About 10 years ago, I walked into a village called Kelegama a few miles from Galgamuwa. This was a village I had worked in earlier and therefore I knew most of the villagers. I met several villagers on the road and after the initial exchange of greetings they all said without exception ‘aarthikaya nam binduwai’ (the economy of course is zero). 

Inquiries at the village boutique revealed that people enjoyed considerable purchasing power. They had other sources of income. Many men were in the armed forces, the young girls in garment factories, some worked as agricultural labour in Rajangane, some made and sold pots. I found later that ‘binduwai’ (zero) meant just one thing: they were not eating rice they themselves had grown. I found also that they would prefer to cultivate rice over any other crop. And finally my conversations confirmed the findings of a study conducted by the ARTI: rice is a crop that suffered disincentives. 

Is all lost? Not at all. There is resilience. Those who know rice, know who they are and they have time and again demonstrated that they will not be counted out. My wife’s grandfather, she says, used to admonish her if she left any rice on her plate: ‘each grain has 100 beads of my sweat.’ This was a long time ago. Today there are young men and women who have returned to traditional varieties in the full knowledge that our forefathers knew something which although didn’t earn (not by accident) the label ‘science’ was no less scientific. 

Take rice out of the equation and we will not only compromise our food security but national security as well.

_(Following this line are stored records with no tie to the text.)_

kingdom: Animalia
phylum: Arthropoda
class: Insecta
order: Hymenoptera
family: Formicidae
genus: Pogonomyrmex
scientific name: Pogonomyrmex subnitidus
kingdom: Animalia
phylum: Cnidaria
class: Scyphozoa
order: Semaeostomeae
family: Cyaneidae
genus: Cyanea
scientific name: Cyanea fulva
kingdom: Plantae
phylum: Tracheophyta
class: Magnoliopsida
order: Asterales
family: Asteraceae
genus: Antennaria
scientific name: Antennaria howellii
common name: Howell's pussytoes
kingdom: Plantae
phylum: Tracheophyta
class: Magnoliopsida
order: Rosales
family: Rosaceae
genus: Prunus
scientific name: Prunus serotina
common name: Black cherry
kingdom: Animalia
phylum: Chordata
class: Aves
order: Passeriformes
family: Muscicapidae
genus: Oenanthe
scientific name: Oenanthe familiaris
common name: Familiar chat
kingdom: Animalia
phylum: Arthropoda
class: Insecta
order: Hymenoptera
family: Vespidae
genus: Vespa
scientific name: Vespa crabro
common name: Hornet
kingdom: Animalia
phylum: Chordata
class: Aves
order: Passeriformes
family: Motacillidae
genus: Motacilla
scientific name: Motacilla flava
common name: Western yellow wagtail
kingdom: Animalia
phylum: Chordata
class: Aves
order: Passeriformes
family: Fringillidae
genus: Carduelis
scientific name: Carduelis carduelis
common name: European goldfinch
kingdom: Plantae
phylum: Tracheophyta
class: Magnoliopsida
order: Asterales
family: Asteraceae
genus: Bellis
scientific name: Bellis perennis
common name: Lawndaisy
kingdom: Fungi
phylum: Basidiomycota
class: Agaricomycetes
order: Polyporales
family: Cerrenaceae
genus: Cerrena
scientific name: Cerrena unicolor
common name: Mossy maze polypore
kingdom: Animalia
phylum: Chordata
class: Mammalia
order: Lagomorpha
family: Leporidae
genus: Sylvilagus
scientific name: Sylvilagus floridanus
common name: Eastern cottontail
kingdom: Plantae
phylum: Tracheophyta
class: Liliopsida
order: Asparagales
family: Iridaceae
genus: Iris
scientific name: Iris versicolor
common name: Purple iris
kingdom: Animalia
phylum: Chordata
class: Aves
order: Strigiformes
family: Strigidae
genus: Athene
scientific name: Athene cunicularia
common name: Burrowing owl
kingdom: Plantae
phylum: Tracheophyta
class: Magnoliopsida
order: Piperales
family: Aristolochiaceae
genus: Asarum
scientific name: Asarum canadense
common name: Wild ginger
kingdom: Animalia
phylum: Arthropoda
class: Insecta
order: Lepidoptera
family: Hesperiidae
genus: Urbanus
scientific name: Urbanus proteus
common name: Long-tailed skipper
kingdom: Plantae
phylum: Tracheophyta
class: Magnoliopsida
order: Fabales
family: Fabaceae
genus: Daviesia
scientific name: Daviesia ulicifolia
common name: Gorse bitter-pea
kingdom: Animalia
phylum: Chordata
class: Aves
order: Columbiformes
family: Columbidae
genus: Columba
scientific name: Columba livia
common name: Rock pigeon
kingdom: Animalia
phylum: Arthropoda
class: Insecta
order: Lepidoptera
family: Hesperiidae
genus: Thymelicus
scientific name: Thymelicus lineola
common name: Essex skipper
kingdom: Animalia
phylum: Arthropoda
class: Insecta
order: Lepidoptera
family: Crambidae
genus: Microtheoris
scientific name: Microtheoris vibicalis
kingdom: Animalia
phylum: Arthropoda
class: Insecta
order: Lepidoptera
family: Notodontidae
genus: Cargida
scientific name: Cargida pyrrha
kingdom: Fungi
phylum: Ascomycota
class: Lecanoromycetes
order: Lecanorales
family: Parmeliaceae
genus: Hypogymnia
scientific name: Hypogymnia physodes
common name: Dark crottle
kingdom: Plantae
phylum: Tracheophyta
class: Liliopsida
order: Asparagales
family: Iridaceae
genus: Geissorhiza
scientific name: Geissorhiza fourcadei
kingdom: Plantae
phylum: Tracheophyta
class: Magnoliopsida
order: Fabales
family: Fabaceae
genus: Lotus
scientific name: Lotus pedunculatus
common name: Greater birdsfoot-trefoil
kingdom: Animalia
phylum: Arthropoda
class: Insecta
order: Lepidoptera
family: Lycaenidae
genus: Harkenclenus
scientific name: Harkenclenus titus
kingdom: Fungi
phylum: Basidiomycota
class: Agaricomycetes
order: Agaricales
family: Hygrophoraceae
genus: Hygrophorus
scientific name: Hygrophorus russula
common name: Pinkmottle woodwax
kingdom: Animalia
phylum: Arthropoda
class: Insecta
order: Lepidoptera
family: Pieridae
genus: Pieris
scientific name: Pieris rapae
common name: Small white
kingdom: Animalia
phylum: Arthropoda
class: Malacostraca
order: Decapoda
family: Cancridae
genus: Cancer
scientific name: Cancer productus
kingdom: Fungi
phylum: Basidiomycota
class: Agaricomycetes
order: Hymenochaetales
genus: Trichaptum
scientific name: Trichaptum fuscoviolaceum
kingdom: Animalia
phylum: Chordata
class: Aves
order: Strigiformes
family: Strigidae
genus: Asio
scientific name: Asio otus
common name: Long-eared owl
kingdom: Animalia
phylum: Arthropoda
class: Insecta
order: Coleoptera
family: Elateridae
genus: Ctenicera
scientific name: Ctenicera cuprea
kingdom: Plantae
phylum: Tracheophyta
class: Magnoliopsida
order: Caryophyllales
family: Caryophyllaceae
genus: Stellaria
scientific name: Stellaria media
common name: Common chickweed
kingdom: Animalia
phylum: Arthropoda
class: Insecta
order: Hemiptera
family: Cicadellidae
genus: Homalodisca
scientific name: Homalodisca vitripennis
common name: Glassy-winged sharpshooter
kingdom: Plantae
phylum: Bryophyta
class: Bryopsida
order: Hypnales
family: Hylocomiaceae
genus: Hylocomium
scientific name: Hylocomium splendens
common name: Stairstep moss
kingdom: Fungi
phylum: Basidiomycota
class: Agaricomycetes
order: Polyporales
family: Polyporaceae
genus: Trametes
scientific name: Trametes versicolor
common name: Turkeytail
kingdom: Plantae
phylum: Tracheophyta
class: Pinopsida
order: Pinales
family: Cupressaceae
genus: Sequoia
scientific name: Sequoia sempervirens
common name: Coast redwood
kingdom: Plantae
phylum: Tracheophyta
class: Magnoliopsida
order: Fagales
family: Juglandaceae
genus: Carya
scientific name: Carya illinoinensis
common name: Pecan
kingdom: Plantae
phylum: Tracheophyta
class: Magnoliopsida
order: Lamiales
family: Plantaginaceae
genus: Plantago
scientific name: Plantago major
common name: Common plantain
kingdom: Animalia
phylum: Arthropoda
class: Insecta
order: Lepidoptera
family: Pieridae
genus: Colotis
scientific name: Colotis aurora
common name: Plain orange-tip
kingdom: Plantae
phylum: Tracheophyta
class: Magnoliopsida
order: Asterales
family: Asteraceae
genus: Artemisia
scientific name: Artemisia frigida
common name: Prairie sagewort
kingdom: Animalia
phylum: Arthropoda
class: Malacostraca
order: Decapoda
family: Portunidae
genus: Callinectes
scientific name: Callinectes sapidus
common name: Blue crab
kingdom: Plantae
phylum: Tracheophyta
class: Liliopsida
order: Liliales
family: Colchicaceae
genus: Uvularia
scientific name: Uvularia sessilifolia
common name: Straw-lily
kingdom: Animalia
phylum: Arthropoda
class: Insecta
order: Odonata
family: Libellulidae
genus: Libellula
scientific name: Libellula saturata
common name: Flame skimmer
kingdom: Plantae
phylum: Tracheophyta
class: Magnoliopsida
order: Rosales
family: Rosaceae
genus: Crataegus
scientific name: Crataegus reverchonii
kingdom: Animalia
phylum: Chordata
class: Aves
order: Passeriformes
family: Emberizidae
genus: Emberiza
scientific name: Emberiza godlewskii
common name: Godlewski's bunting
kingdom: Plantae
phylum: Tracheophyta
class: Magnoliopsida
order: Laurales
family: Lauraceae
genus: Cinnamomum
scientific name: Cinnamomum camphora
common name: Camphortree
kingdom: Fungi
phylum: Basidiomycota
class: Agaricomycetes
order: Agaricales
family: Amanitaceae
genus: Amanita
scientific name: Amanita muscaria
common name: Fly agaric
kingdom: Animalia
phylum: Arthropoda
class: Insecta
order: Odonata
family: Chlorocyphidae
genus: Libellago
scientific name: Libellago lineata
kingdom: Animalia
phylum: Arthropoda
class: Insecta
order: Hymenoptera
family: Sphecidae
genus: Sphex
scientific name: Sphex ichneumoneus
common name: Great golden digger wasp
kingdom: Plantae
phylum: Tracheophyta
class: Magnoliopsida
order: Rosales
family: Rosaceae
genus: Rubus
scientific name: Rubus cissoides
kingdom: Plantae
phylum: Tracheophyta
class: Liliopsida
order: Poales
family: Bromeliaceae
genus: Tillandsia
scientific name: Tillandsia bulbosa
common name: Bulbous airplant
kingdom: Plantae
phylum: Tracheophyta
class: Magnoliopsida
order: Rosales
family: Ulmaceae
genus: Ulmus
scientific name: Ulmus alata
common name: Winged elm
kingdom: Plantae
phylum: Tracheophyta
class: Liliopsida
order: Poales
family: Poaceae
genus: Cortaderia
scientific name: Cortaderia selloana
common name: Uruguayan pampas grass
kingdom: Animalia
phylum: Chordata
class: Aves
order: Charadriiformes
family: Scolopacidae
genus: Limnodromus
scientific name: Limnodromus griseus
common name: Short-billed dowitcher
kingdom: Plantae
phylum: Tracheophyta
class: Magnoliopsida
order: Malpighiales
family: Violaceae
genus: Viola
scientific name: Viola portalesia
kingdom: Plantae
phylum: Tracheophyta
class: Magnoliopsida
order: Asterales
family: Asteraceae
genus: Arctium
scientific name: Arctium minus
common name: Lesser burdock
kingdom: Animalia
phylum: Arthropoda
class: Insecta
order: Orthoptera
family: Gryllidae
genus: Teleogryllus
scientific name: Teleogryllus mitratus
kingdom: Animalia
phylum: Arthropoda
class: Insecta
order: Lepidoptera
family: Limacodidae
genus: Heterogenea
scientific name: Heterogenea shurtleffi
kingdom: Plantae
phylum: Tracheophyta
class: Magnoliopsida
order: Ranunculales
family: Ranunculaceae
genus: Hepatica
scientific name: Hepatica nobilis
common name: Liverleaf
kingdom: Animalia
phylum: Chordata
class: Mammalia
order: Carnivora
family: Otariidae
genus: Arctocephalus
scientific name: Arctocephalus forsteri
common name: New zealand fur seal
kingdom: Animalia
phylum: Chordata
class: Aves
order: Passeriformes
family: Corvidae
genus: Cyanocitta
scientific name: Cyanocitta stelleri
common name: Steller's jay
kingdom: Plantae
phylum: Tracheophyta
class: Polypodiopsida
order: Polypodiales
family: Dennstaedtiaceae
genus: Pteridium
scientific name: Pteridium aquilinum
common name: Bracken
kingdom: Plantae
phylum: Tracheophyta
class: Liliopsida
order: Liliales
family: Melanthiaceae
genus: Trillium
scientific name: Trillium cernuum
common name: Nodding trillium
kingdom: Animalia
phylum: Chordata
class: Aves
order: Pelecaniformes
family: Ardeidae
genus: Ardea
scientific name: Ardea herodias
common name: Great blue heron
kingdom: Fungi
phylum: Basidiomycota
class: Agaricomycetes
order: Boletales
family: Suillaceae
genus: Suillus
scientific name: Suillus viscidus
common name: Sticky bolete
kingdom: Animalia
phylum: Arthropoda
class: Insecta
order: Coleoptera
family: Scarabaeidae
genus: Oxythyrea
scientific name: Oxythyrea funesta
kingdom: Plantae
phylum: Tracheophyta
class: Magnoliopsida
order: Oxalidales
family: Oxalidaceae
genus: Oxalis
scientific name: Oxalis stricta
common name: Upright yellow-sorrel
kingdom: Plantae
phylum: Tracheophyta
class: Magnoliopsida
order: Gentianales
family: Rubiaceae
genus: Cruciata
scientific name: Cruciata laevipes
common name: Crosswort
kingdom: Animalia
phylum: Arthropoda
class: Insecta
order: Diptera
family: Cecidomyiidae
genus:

Erase rice from our sensibilities and we will have erased who we are as a people. Kavantissa didn’t fight Elara. He built tanks, he opened fields for cultivation. His son reaped the fruits of his father’s labour and vision. 

A couple of years ago we had excess stocks of rice, prompting the relevant ministry to commission an advertising campaign encouraging people to consume more rice. ‘Back to Rice’ was the line. Rice, however, is too precious to be limited to a cute pay-off line in a one-off advertising campaign. If governments and officials who are so good at promising but are terrible when it comes to delivery do the needful, things would be easy. If they don’t, do we perish? Not necessarily.

Not necessarily because I am not the only one whose favourite heart folder has something to do with rice. Many others have similar lockets which they don’t wear around their necks and are far more grounded in the elements that nurture than mine are. If you don’t believe me, take a walk. Or a bus. You don’t have to go to Thambuttegama or Hambantota. A few miles out of the city and you are already in the ‘rural.’ You will find a paddy field. You will find people who are clothed in rice and who hold the sacred grain in the palm of their hearts. They will have stories to tell and all you have to do is to listen. They will not talk till the cows come home, for there is work to be done. Both in the field and outside it.